Stili di vita | Rassegna

Dobbiamo rassegnarci agli AirPods?

Inizialmente accolte con scetticismo, le cuffiette senza fili sono un meme e un cult allo stesso tempo.

foto di Stephen Lam/Getty Images

In attesa della sua piattaforma di streaming video, il cui lancio è previsto per il prossimo 25 maggio, lo scorso mercoledì Apple ha presentato i nuovi AirPods. La versione aggiornata delle cuffiette senza fili prevede una maggiore autonomia, una ricarica WiFi e il supporto all’assistente vocale Siri, ma è stata soprattutto un’occasione per prendere in giro Tim Cook e la foto in cui disegna su un taccuino con gli AirPods nelle orecchie, mentre è inspiegabilmente seduto su un prato. Nonostante gli sfottò e lo scetticismo con cui sono stati accolti al loro debutto (soprattutto perché erano costosi e la gente aveva paura di perderli) o forse proprio per tutti questi motivi, gli AirPods sembrano aver riportato Apple al centro di un rinnovato interesse. Per chi volesse capire lo strano status che hanno raggiunto, a metà tra l’oggetto cult e il meme, abbiamo scelto alcuni articoli che raccontano come sono nati, se fanno davvero male e, nel caso, come indossarli per non sembrare dei cretini.

Apple’s New AirPods Are the Future, Like It or NotSlate
«Sono ridicolmente costosi, sono goffi e pacchiani, la qualità dell’audio è appena appena ok. A prima vista non fanno niente di più di quello che le cuffie hanno sempre fatto. Eppure è sempre più chiaro che gli AirPods, e tutti i dispositivi di quel genere, sono il futuro», scrive Will Oremus su Slate. Gli over 30 potranno anche fare gli schizzinosi, ma si dovranno rassegnare di fronte al fatto che ai giovani, quelli veri, gli AirPods piacciono tantissimo, e sono loro quelli che decidono cos’è cool e cosa no, ora.
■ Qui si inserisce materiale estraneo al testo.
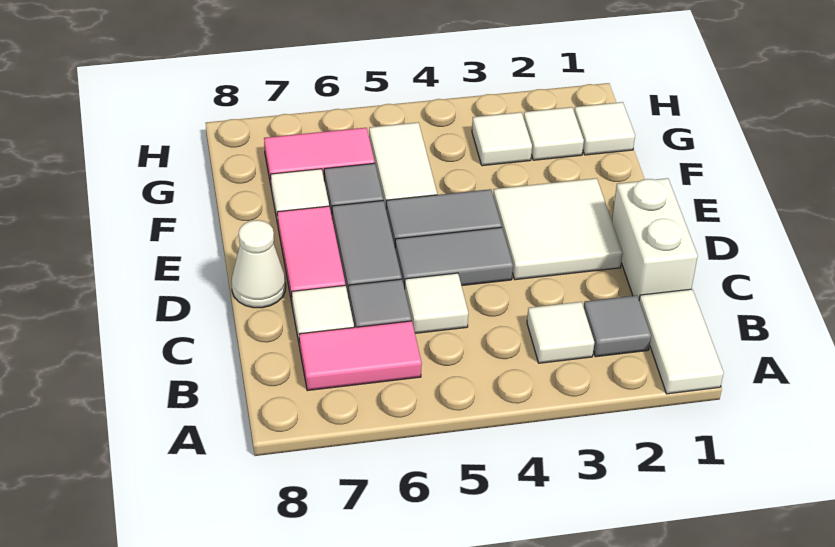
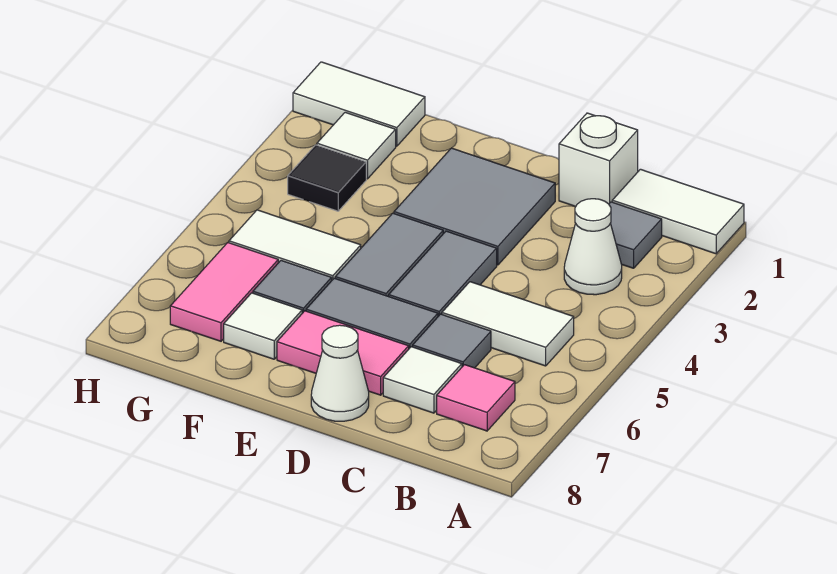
white tile B3 level 1 -> white cone B3 level 1
pink tile B6:B7 level 1 -> pink tile B7 level 1
white brick C1:D1 level 1 -> white brick C1 level 1
white tile C5 level 1 -> white tile B5:C5 level 1
white tile D2:E3 level 1 -> grey tile D2:E3 level 1
white tile G1 level 1 -> white tile G1:H1 level 1
white tile G3 level 1 -> black tile G3 level 1

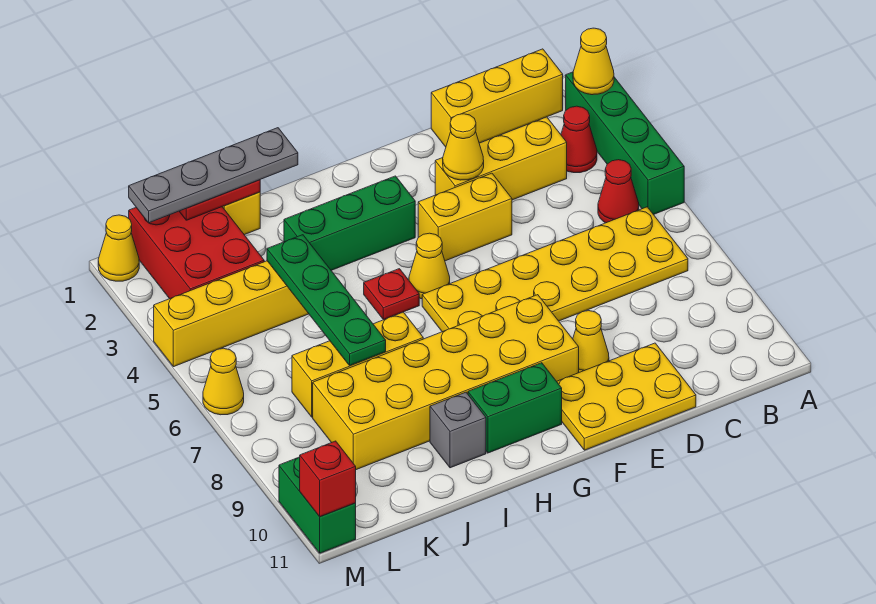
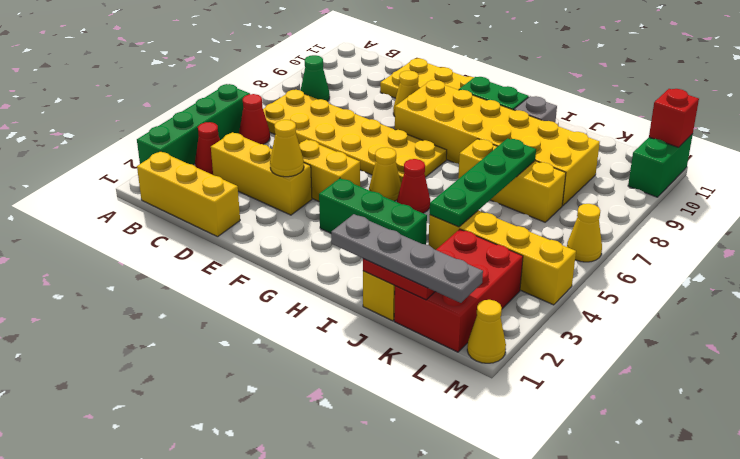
yellow cone A2 level 2 -> none
none -> green cone B8 level 1
red plate H5 level 1 -> red cone H5 level 1

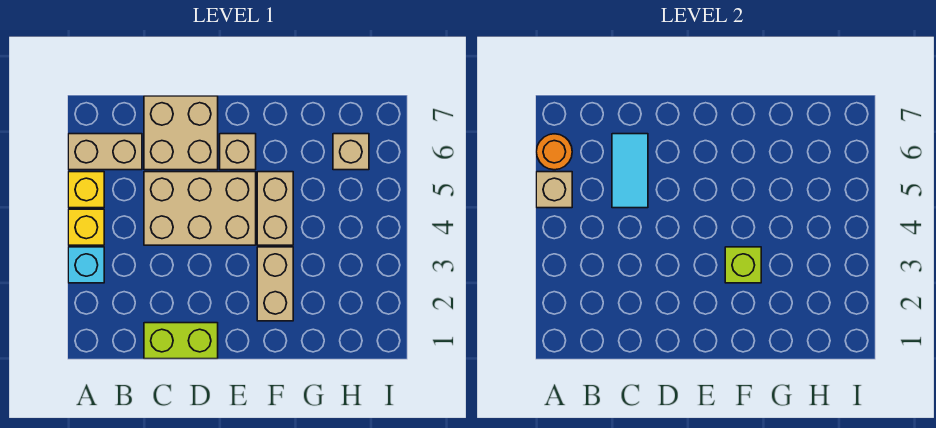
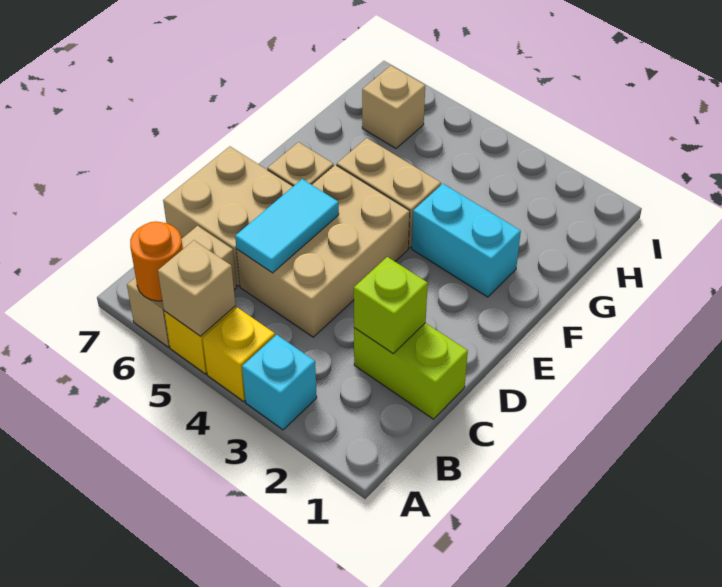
lime brick C1:D1 level 1 -> lime brick C1:C2 level 1
cyan tile C5:C6 level 2 -> cyan tile C5:D5 level 2
tan brick F2:F3 level 1 -> cyan brick F2:F3 level 1
lime brick F3 level 2 -> lime brick C2 level 2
Your AirPods Will Die SoonThe Atlantic
Gli AirPods hanno un problema di batteria: se ne sono accorti abbastanza in fretta anche i primi recensori più entusiasti. «Queste cuffie iniziano a mostrare i primi segni dell’età» scriveva Zac Hall su 9to5Mac lo scorso gennaio, mentre Apple Insider ha messo a confronto un paio di AirPods del 2016 con uno del 2018: i primi morivano dopo due ore e sedici minuti, meno della metà della durata dichiarata dai produttori. La colpa potrebbe essere delle batterie a litio, dice l’Atlantic, qualcosa di cui tener conto se se ne vuole acquistare un paio.

The surprisingly long history of the Apple AirPodsApple Insider
I primi AirPods sono arrivati nel dicembre del 2016, ma l’idea delle cuffie wireless risaliva già al 2011: lo racconta William Gallagher su Apple Insider in un lungo approfondimento. Il primo brevetto è stato depositato nell’ottobre del 2012 su un progetto dell’anno precedente, ed è solo uno dei tanti accreditati ad Apple. All’inizio le cuffiette avevano un filo che passava sotto il mento e bisognerà aspettare il 2015 perché prendano la forma che conosciamo oggi: di mezzo ci sono l’acquisizione delle cuffie Beats e il lancio di Apple Music.

The truth behind claims Airpods cause cancerQuartz
A metà marzo, ha iniziato a circolare la notizia di una petizione firmata da più di 200 scienziati, provenienti da 40 Paesi diversi, che davano l’allarme sulla presunta pericolosità delle cuffie senza fili. In realtà le cose stanno un po’ diversamente, spiega Quartz: la petizione citata dai giornali risale al 2015 ed è un appello ai governi per spingerli a prendere sul serio le potenziali minacce alla salute provocate dalle radiazioni a radiofrequenza emesse da telefoni cellulari e altri dispositivi elettronici. Un rischio, comunque, che riguarda anche AirPods et similia, ma di cui si parla ancora troppo poco.

How to Wear AirPods and Not Look Like an IdiotThe Cut
Avete comprato gli AirPods per sentirvi un po’ come i trapper ventenni su Instagram o le modelle che scappano all’uscita dalle sfilate finendo inevitabilmente nelle gallery di street style? Dovete prendere in considerazione, però, che potreste finire per assomigliare più a Rudy Giuliani, la cui foto con le cuffiette è andata subito virale, o a uno di quegli imprenditori di provincia che fino all’anno scorso aveva la cover dello smartphone a portafoglio. Nel migliore dei casi, sembrerete uno di quegli autisti misteriosi con il completo nero e l’auricolare Bluetooth ficcato nell’orecchio, quello sì che sarebbe davvero cool.